Work task A:
In the thread below about using Scala for opennlp.ml, where would the factory class names be stored?
Work task B:
Write the next part of the thread below about using Scala for opennlp.ml, picking up after its final line.

Source document:

────────

Re: using Scala for opennlp.ml

Posted by James Kosin <ja...@gmail.com>.
Everyone,

+1
I'm okay with going forward with this; but, I must ask Why?  I know
Scala may be a good thing; but, if it generates Java byte code then
isn't there an equivalent way to write the same things in Java?

What sort of benefit will we get with the code migrated and written in
Scala?  Even the author of that article said not many know the inner
workings of the language....  He was one of the few.

Maybe we could ask or have a poll taken to see how many know Scala in
the community?

Sorry for my concerns, or if they seem harsh or over-analytical.

Just concerned,
James

On 1/10/2012 12:20 AM, Jason Baldridge wrote:
> +1 to this in general, though I'm not into over-architecting things
> initially. Would be great to get things humming and then start supporting
> more pluggability.
>
> On Sat, Jan 7, 2012 at 7:33 AM, Jörn Kottmann <ko...@gmail.com> wrote:
>
>> On 1/7/12 2:22 PM, Grant Ingersoll wrote:
>>
>>> Being able to take advantage of other classifiers seems like it would be
>>> a really nice thing to be able to do.  I'd love to put OpenNLP over Mahout
>>> or others.
>>>
>>> Besides, for testing purposes, if you could plugin the existing
>>> capability versus your new rewrite (in Scala) then you could easily compare
>>> the two.  I can't imagine the abstraction layer is more than a few
>>> interfaces or abstract classes plus a bit of configuration/injection/fill
>>> in the blank that allows one to specify the implementation.
>>>
>> Yes, we need plug-able classifiers and support for extensive
>> modification/extension of
>> our existing components. You are welcome to help us with that.
>>
>> One way of implementing this is to specify a (optional) factory class
>> during training
>> which is used to create a model (classifier). A second type of factory
>> class could
>> be specified to modify a component.
>>
>> These factory class names will be stored in our zip model package, and can
>> then be used to instantiated the extensions which are necessary to run the
>> component.
>>
>> The disadvantage of this approach is that it might not work well with OSGi.
>> A big advantage is that OpenNLP itself will take care of configuring
>> everything
>> and the code needed to run an OpenNLP component is identical, even if the
>> model
>> uses "custom" extensions. These must only be on the class path.
>>
>> Jörn
>>
>
>


Re: using Scala for opennlp.ml

Posted by Jason Baldridge <ja...@gmail.com>.

────────

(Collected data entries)

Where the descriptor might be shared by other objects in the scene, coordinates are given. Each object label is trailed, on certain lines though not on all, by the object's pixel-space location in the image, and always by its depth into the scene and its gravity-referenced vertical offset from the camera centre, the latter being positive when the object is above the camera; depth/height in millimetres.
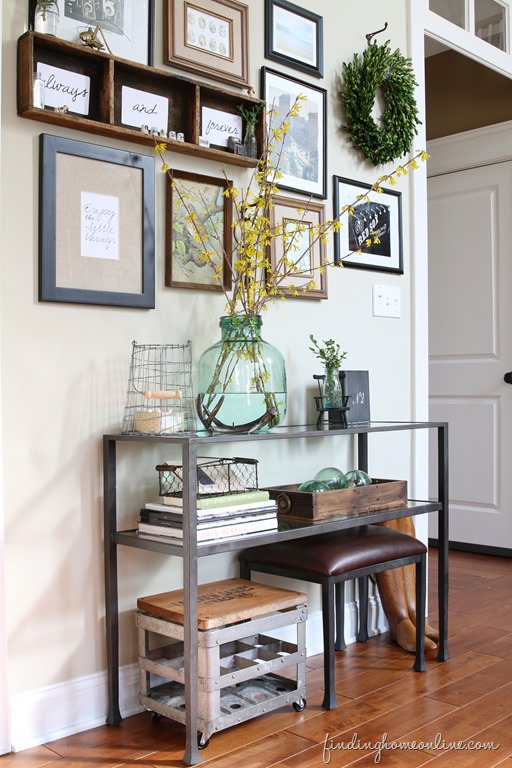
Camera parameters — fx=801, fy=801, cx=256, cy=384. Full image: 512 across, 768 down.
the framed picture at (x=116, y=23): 2053 +1001
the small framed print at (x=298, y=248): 2557 +496
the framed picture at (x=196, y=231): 2289 +496
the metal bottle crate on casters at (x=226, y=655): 1935 -682
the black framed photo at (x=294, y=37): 2568 +1195
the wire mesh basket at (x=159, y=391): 2078 +25
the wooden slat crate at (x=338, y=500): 2240 -297
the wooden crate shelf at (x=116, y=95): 1946 +838
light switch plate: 2950 +365
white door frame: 3082 +536
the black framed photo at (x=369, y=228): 2807 +621
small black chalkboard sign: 2611 +16
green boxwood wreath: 2795 +1055
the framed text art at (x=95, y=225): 2014 +465
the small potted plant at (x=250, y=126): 2430 +834
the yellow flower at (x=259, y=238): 2344 +492
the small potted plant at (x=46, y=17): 1948 +939
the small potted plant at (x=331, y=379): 2587 +65
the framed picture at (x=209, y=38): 2275 +1067
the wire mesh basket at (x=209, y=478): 2047 -207
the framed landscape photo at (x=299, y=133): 2571 +887
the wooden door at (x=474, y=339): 4133 +312
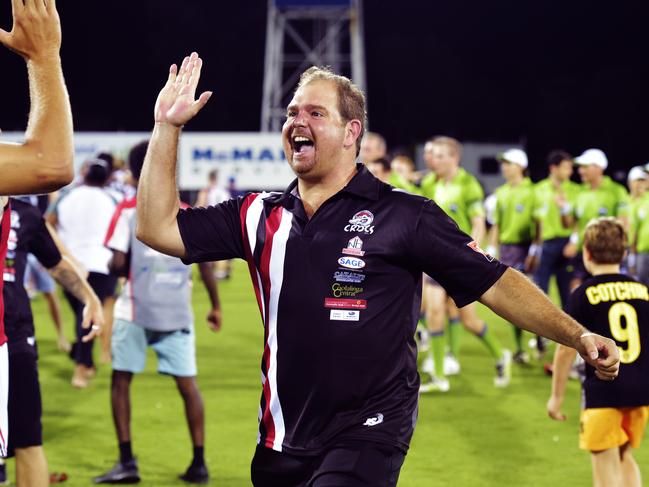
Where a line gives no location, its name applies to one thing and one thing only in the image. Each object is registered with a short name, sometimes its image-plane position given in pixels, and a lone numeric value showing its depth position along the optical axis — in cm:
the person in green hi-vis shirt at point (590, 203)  1327
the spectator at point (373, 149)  1149
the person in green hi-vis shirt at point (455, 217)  1066
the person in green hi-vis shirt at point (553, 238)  1348
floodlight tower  4203
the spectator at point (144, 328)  738
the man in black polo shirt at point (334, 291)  402
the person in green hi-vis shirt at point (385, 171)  1135
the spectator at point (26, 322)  567
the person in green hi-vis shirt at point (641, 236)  1374
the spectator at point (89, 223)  1146
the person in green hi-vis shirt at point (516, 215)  1338
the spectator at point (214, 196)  2353
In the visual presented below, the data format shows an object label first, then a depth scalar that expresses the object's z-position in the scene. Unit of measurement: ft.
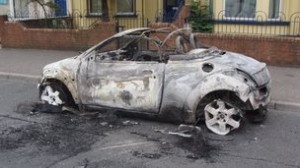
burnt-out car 21.53
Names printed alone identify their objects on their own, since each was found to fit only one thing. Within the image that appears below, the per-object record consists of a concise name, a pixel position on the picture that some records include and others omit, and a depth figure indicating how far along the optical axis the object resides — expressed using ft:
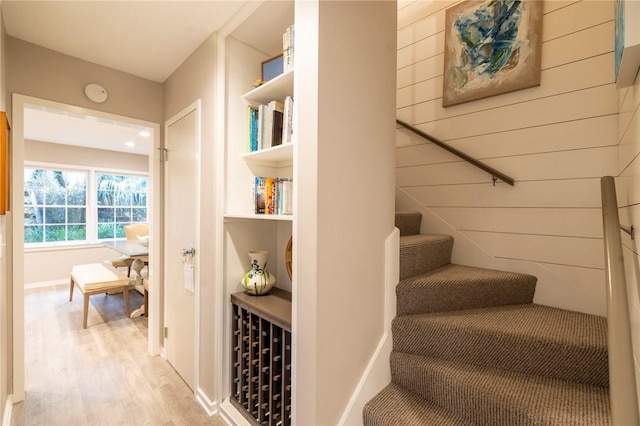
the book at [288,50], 5.00
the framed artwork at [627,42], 2.51
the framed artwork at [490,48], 5.85
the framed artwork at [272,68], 5.59
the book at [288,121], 5.14
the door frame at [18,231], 6.30
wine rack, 5.13
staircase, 3.64
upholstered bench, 10.42
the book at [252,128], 6.03
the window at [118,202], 18.22
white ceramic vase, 6.03
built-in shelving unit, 5.31
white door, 7.00
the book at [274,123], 5.59
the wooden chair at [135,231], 17.25
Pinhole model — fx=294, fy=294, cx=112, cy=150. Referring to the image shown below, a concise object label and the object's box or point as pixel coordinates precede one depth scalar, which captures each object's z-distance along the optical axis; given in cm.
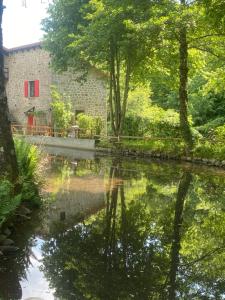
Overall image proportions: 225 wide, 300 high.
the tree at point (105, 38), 1378
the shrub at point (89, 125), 2089
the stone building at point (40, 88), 2319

────────

Exercise result A:
They would be stored in the zip model package.

Exercise result B:
+1 to this in general, though I'm not into over-architecting things
initially. Would be great to get things humming and then start supporting
more pluggability.

On Sat, Jan 7, 2012 at 7:33 AM, Jörn Kottmann <ko...@gmail.com> wrote:

> On 1/7/12 2:22 PM, Grant Ingersoll wrote:
>
>> Being able to take advantage of other classifiers seems like it would be
>> a really nice thing to be able to do.  I'd love to put OpenNLP over Mahout
>> or others.
>>
>> Besides, for testing purposes, if you could plugin the existing
>> capability versus your new rewrite (in Scala) then you could easily compare
>> the two.  I can't imagine the abstraction layer is more than a few
>> interfaces or abstract classes plus a bit of configuration/injection/fill
>> in the blank that allows one to specify the implementation.
>>
>
> Yes, we need plug-able classifiers and support for extensive
> modification/extension of
> our existing components. You are welcome to help us with that.
>
> One way of implementing this is to specify a (optional) factory class
> during training
> which is used to create a model (classifier). A second type of factory
> class could
> be specified to modify a component.
>
> These factory class names will be stored in our zip model package, and can
> then be used to instantiated the extensions which are necessary to run the
> component.
>
> The disadvantage of this approach is that it might not work well with OSGi.
> A big advantage is that OpenNLP itself will take care of configuring
> everything
> and the code needed to run an OpenNLP component is identical, even if the
> model
> uses "custom" extensions. These must only be on the class path.
>
> Jörn
>



-- 
Jason Baldridge
Associate Professor, Department of Linguistics
The University of Texas at Austin
http://www.jasonbaldridge.com
http://twitter.com/jasonbaldridge

Re: using Scala for opennlp.ml

Posted by Jörn Kottmann <ko...@gmail.com>.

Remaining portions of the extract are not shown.